WORK REQUEST =
The data below contains pictures, which are to be skipped; the lines starting at the line with "Sporarbejde på Amagerbanen" and ending at the line with "猫咪总是吐舌头是生病了吗" are to be output exactly, both ends included.

------

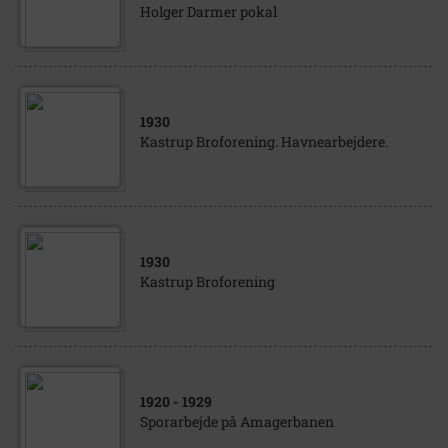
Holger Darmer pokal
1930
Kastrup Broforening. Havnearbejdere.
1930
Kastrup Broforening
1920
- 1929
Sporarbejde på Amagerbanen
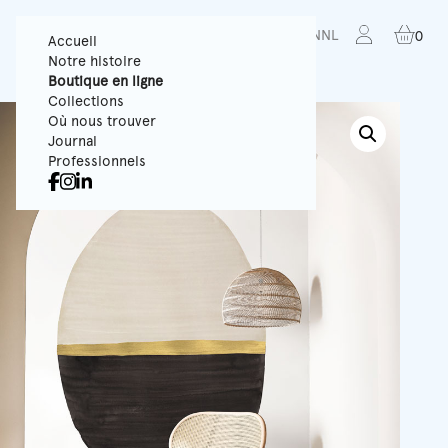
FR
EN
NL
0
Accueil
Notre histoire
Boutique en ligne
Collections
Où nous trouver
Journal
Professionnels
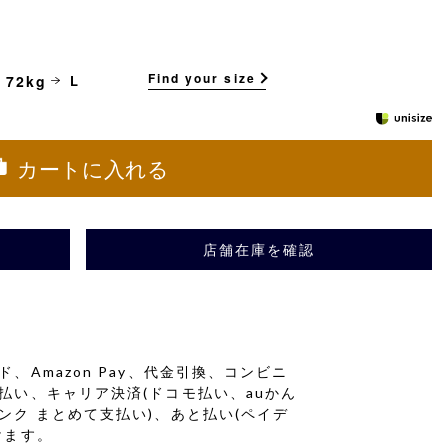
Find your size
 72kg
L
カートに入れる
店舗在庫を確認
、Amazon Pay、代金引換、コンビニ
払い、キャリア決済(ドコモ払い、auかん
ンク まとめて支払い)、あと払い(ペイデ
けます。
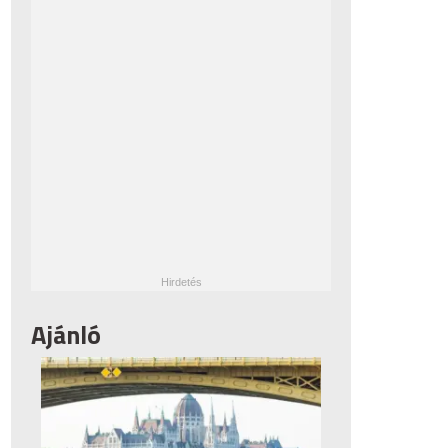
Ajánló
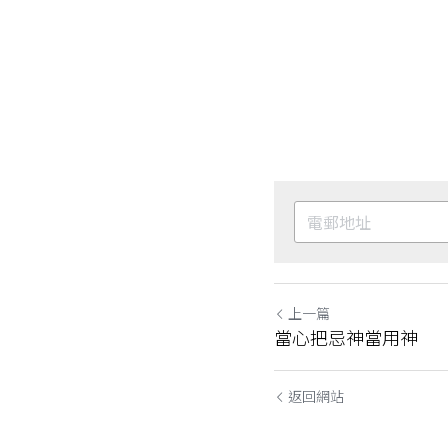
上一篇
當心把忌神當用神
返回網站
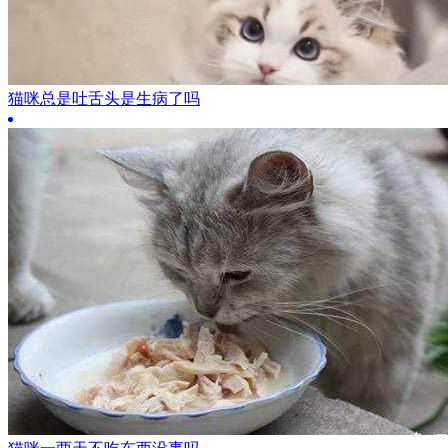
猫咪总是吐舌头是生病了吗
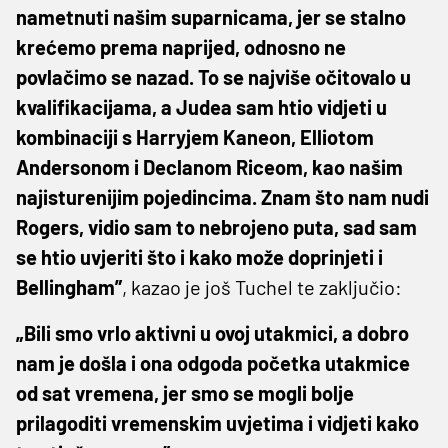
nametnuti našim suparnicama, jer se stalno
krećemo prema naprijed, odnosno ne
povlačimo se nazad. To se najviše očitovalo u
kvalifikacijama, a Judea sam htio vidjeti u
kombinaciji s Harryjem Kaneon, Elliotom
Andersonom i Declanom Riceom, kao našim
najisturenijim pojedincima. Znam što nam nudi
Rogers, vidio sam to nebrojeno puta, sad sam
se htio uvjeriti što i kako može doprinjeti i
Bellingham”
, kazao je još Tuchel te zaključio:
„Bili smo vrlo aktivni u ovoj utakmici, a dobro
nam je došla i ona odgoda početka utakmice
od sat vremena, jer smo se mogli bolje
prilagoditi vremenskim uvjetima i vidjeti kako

------

OUTPUT =
Sporarbejde på Amagerbanen
FR
EN
NL
0
Accueil
Notre histoire
Boutique en ligne
Collections
Où nous trouver
Journal
Professionnels
Find your size
 72kg
L
カートに入れる
店舗在庫を確認
、Amazon Pay、代金引換、コンビニ
払い、キャリア決済(ドコモ払い、auかん
ンク まとめて支払い)、あと払い(ペイデ
けます。
Ajánló
上一篇
當心把忌神當用神
返回網站
猫咪总是吐舌头是生病了吗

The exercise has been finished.